Tuesday, February 14, 2012

Health

Roving about the Red Planet

By Charles W. Petit
Posted 9/5/04
Page 2 of 3

"I just love this stuff, love it," says Steve Squyres, the project's lean, hyperkinetic overseer of the science instruments and Cornell University planetary sciences professor. Sleeves rolled up, he hustles down the stairs between a large science team meeting and an intimate confab over data. The electrically driven wheels on the machines and the arrays of transmitters and mineral analysis tools were designed for three months' work. By now, fears were that worn parts, the cold of a Martian winter, dust on the solar panels, or all three would shut them down for good. Hard of hearing and a bit arthritic, Spirit indeed is showing its age--a balky front right wheel requires three times normal current to get it turning, and a radio receiver drifts off tune in the cold. For both rovers, solar power is under 40 percent what it was at landing. In mid-September, the rovers may be put on standby, using as little power as possible, parked on slopes as sunny as can be found. The cold is apt to crack the optics of one instrument, rendering it useless. But project manager Jim Erickson now says the two could revive by October and run into September next year.
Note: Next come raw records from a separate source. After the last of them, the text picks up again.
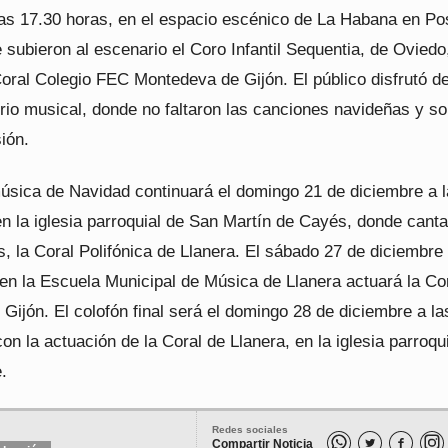
las 17.30 horas, en el espacio escénico de La Habana en P
 subieron al escenario el Coro Infantil Sequentia, de Oviedo,
oral Colegio FEC Montedeva de Gijón. El público disfrutó de
rio musical, donde no faltaron las canciones navideñas y s
sión.
música de Navidad continuará el domingo 21 de diciembre a 
n la iglesia parroquial de San Martín de Cayés, donde cant
es, la Coral Polifónica de Llanera. El sábado 27 de diciembre 
 en la Escuela Municipal de Música de Llanera actuará la Co
ijón. El colofón final será el domingo 28 de diciembre a la
on la actuación de la Coral de Llanera, en la iglesia parroqu
.
Redes sociales
Compartir Noticia

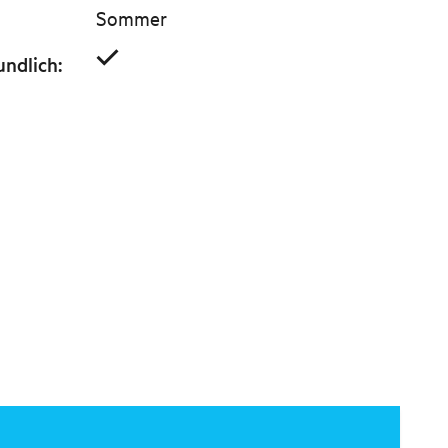
Sommer
undlich
: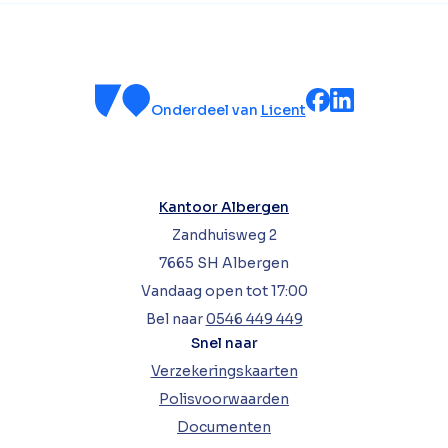
Onderdeel van
Licent
Kantoor Albergen
Zandhuisweg 2
7665 SH Albergen
Vandaag open tot 17:00
Bel naar
0546 449 449
Snel naar
Verzekeringskaarten
Polisvoorwaarden
Documenten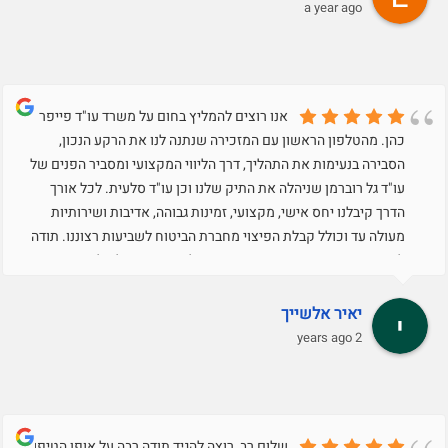
a year ago
אנו רוצים להמליץ בחום על משרד עו"ד פייפר
כהן. מהטלפון הראשון עם המזכירה שנתנה לנו את הרקע הנכון,
הסבירה בנעימות את התהליך, דרך הליווי המקצועי ומסביר הפנים של
עו"ד גל רוברמן שניהלה את התיק שלנו וכן עו"ד סלעית. לכל אורך
הדרך קיבלנו יחס אישי, מקצועי, זמינות גבוהה, אדיבות ושירותיות
מעולה עד וכולל קבלת הפיצוי מחברת הביטוח לשביעות רצוננו. תודה
לחדווה המקסימה שסייעה בסיום התהליך. משרד של אלופים!
יאיר אלשייך
2 years ago
שלום רב, רוצה להגיד תודה רבה על אופן הטיפול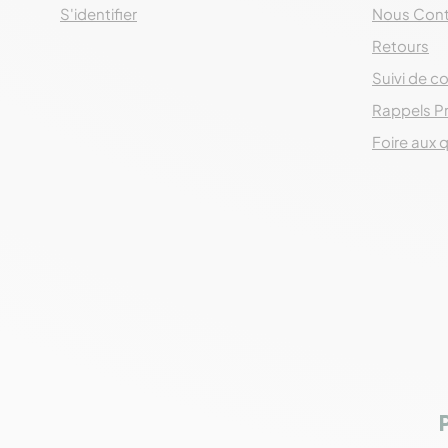
S'identifier
Nous Cont
Retours
Suivi de co
Rappels P
Foire aux 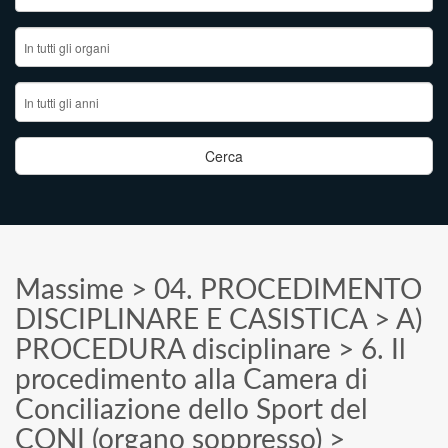
Massime
>
04. PROCEDIMENTO
DISCIPLINARE E CASISTICA
>
A)
PROCEDURA disciplinare
>
6. Il
procedimento alla Camera di
Conciliazione dello Sport del
CONI (organo soppresso)
>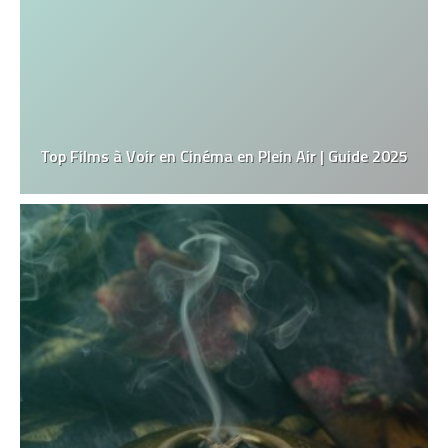
Top Films à Voir en Cinéma en Plein Air | Guide 2025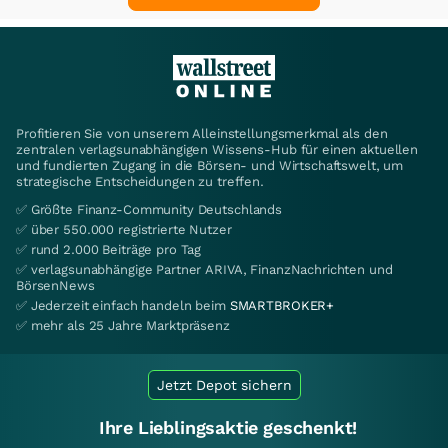
Profitieren Sie von unserem Alleinstellungsmerkmal als den
zentralen verlagsunabhängigen Wissens-Hub für einen aktuellen
und fundierten Zugang in die Börsen- und Wirtschaftswelt, um
strategische Entscheidungen zu treffen.
✅ Größte Finanz-Community Deutschlands
✅ über 550.000 registrierte Nutzer
✅ rund 2.000 Beiträge pro Tag
✅ verlagsunabhängige Partner ARIVA, FinanzNachrichten und
BörsenNews
✅ Jederzeit einfach handeln beim
SMARTBROKER+
✅ mehr als 25 Jahre Marktpräsenz
Jetzt Depot sichern
Ihre Lieblingsaktie geschenkt!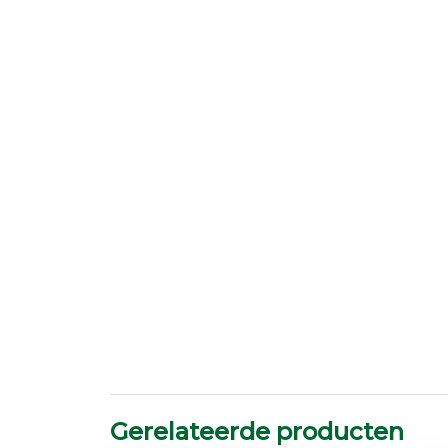
Gerelateerde producten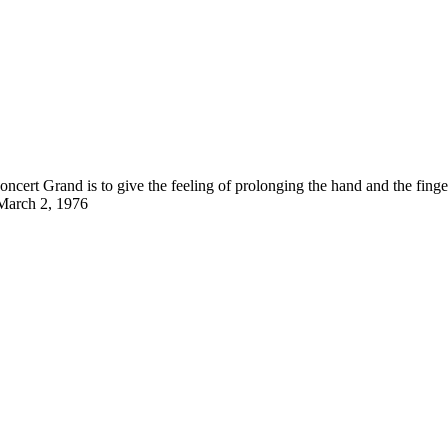
cert Grand is to give the feeling of prolonging the hand and the fingers
 March 2, 1976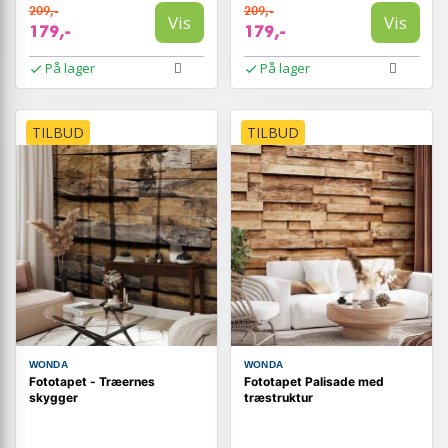
209,-
209,-
Vis
Vis
179,-
179,-
På lager
På lager
TILBUD
TILBUD
WONDA
WONDA
Fototapet - Træernes
Fototapet Palisade med
skygger
træstruktur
"Trust the vehicles." Nobody knows how far into the hills Spirit may go, nor whether Opportunity will live out its days in deep Endurance Crater. Squyres constantly exhorts his teams to "trust the vehicles" but is amazed by their sturdiness. "You can't believe how many gears, wheels, hinges, motors, and other gizmos all had to work just right," he says in his office, a futon next to him on the floor where he catches an occasional wink. Other than an overloaded computer memory that hobbled Spirit for a few weeks in the early going and was fixed by a change in procedure, showstoppers have been few.

In 1997, Squyres joined forces with Ray Arvidson, a planetary scientist at Washington University in St. Louis and onetime rival for NASA projects, to propose a Mars rover expedition. Arvidson is now his second in command of the rover science packages. Their teams of researchers, engineers, and students spent thousands of hours over several years driving practice rovers with names like FIDO (for Field Integrated Design and Operations) and K-9 across the deserts of California, Arizona, and Nevada. And while Spirit and Opportunity were en route to Mars last year, they drilled on engineering models over simulated Mars terrain at JPL. Upon landing, says Arvidson, "we had this eerie feeling we'd been there before." There is no guidebook to running robots on Mars, Squyres says, but the team is "unbelievably good at doing this now." Their skill, he says, laughing, has no other, earthly use.

For the first three months of the expedition, the 400-plus scientists and engineers split into two shifts for round-the-clock work. Arizona State University geologist Jim Rice worked both Spirit and Opportunity for all three months, catching two hours' sleep at each shift change. At 45, he has been a space nut all his life and hopes he is still fit enough in his 60s or even 70s to go to Mars himself. "We're the 21st-century Corps of Discovery," he says, invoking the Lewis and Clark expedition. The pace has slowed down somewhat, with rover workers sticking to Earth-based shifts and adjusting their tasks daily according to which rover is active.